Years ago I opened a pack with one of the cards in it with a normal back, but on the front, the pokemon/trainer/etc wasn’t printed on it. The front is solid yellow.
Over the years I’ve been told that its a cool card, or that its rare, but never has anyone been able to tell me how rare or if its worth anything. Does anyone have any idea?
I recently had someone point this site out to me, so I will have pictures once I am able to dig out my cards and get a picture of it.
The thing that i feel will be the downside for me is I got it when I was a kid. I was smart enough to put it into a sleeve and hard sleeve, and I know its WoTC era, but because there’s nothing printed on it and I was a kid and didn’t think to make note of it, I don’t know what set it was from…
They’re pretty rare but not many collectors want to collect them. The appeal alights with variations of the yellow border (blank) misprint cards and blank yellow bordered holo cards (which are often faked).
The last two I saw sold went for $32 in 2013 and $50 in 2015 at auction, so not a huge demand. I remember because I chose not to bid on them.
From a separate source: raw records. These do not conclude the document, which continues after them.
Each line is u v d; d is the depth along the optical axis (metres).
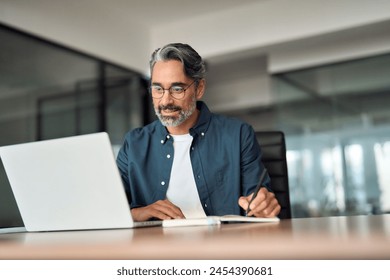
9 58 3.28
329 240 0.51
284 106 4.43
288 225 0.94
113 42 4.18
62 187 1.16
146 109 4.62
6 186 3.20
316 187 4.20
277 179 1.99
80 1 3.84
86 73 3.95
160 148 1.85
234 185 1.80
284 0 3.95
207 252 0.54
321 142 4.22
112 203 1.12
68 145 1.11
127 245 0.59
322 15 3.78
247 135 1.87
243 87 5.31
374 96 4.03
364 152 4.02
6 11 3.21
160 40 4.64
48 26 3.54
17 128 3.31
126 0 3.96
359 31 3.81
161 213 1.42
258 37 4.05
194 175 1.80
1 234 1.19
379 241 0.49
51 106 3.59
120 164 1.90
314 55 4.29
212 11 4.24
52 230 1.23
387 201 3.87
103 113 4.10
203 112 1.88
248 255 0.53
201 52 4.34
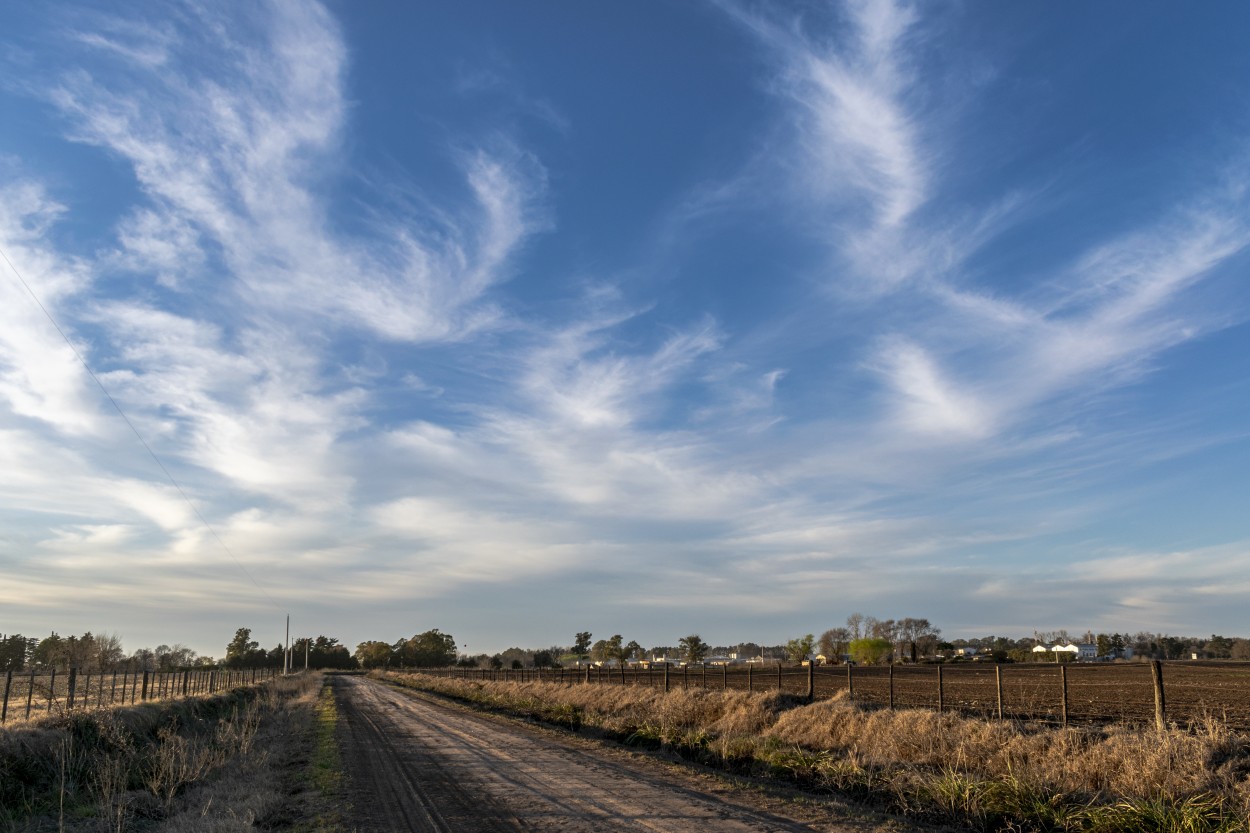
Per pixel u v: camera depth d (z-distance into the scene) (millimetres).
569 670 79438
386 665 179125
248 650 183250
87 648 74312
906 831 11523
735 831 11281
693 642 113750
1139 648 108750
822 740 18922
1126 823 10781
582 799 13883
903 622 113125
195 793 14367
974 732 16062
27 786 13594
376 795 14461
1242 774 11711
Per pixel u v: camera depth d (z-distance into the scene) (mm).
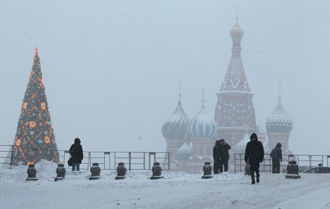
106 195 46375
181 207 34625
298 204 34406
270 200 37562
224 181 61469
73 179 75062
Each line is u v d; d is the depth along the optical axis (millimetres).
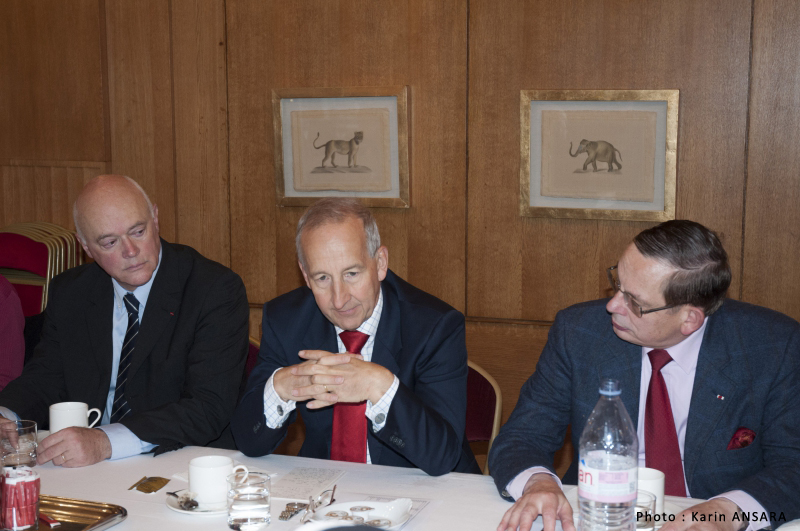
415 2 3828
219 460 1636
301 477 1738
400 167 3918
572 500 1580
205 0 4184
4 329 2566
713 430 1775
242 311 2422
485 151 3807
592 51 3588
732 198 3486
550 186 3711
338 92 3961
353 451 1969
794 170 3383
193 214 4355
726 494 1544
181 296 2398
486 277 3889
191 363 2297
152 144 4379
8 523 1438
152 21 4289
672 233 1688
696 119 3490
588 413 1906
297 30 4047
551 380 1980
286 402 1820
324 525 1135
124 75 4379
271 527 1467
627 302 1723
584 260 3727
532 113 3686
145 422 1957
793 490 1579
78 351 2426
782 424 1733
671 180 3525
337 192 4059
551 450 1945
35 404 2334
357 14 3932
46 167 4594
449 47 3801
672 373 1843
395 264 4031
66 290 2502
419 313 2068
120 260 2291
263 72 4133
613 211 3623
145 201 2377
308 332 2098
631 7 3510
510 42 3701
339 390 1750
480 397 2227
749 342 1808
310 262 1887
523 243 3811
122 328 2488
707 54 3439
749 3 3359
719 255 1678
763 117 3402
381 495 1627
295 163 4105
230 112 4219
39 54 4496
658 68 3512
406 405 1732
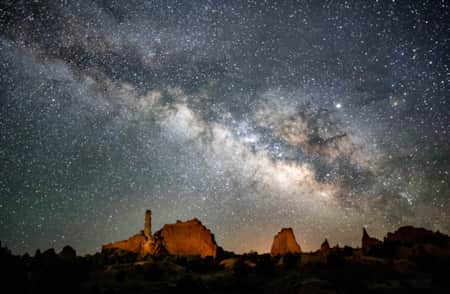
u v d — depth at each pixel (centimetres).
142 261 4969
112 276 4041
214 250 6234
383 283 3588
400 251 4819
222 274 4494
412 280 3669
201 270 4800
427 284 3528
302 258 4853
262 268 4403
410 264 4206
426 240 5222
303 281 3741
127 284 3769
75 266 3750
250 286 3912
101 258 5316
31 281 3394
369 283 3619
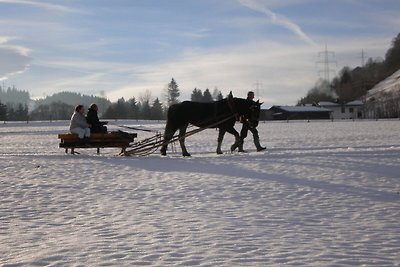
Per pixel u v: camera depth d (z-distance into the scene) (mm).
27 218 8898
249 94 20641
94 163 17406
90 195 11242
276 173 14164
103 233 7664
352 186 11875
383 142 29281
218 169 15234
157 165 16594
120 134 20078
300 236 7324
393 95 134875
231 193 11164
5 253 6590
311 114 127188
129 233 7625
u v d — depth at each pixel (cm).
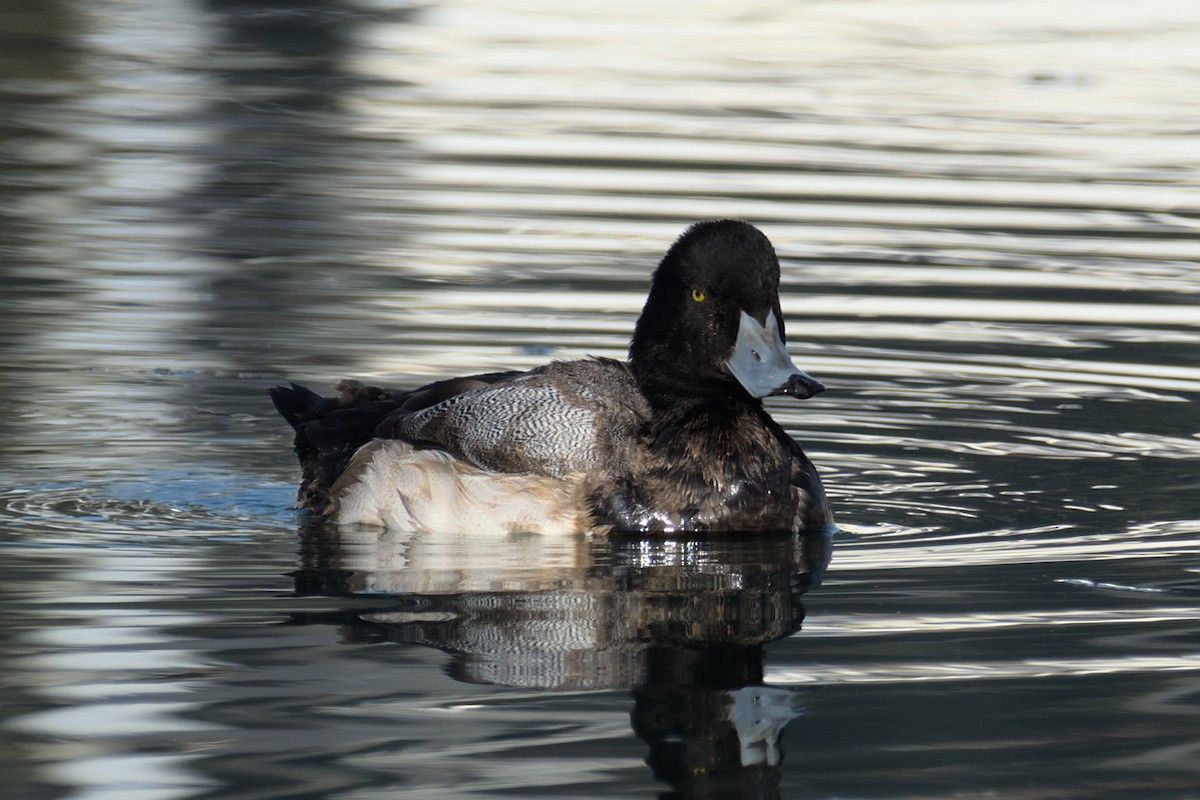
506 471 1088
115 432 1301
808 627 873
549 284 1717
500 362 1459
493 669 802
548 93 2697
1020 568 989
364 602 912
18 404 1355
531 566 995
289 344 1519
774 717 741
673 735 714
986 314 1647
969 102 2658
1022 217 1998
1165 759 692
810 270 1775
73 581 946
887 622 882
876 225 1952
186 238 1891
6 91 2619
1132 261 1834
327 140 2381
Still an interesting misprint nonetheless
whenever I ask anyone about this card most of the time peoples only response is exactly what 'M did.
If you don’t think its real then cool, but personally I know it to be real being the one who opened it, so if you could just pretend that you believe me and help me out by giving your advice/opinion on it like Jkanly did, thanks
Because your company will catch those blank books and destroy / otherwise remove them before they hit the market.
In a collectable card game, when mistakes rarely escape the factory and make it into product that is sold to the public, it becomes an oddity, and oddities are inherently valuable.
No we won’t. We print thousands copies at a time. It would be incredibly time-consuming to flip through hundreds of thousands of pages to determine whether a handful of books were misprinted. If a customer buys one of the misprinted books, they get a replacement free of charge (and they can keep the misprinted copy).
Trading cards are treated differently, I guess, because we collectors foolishly already assign high values to these mass-printed slips of cardboard. I’m just as guilty of it as anyone else!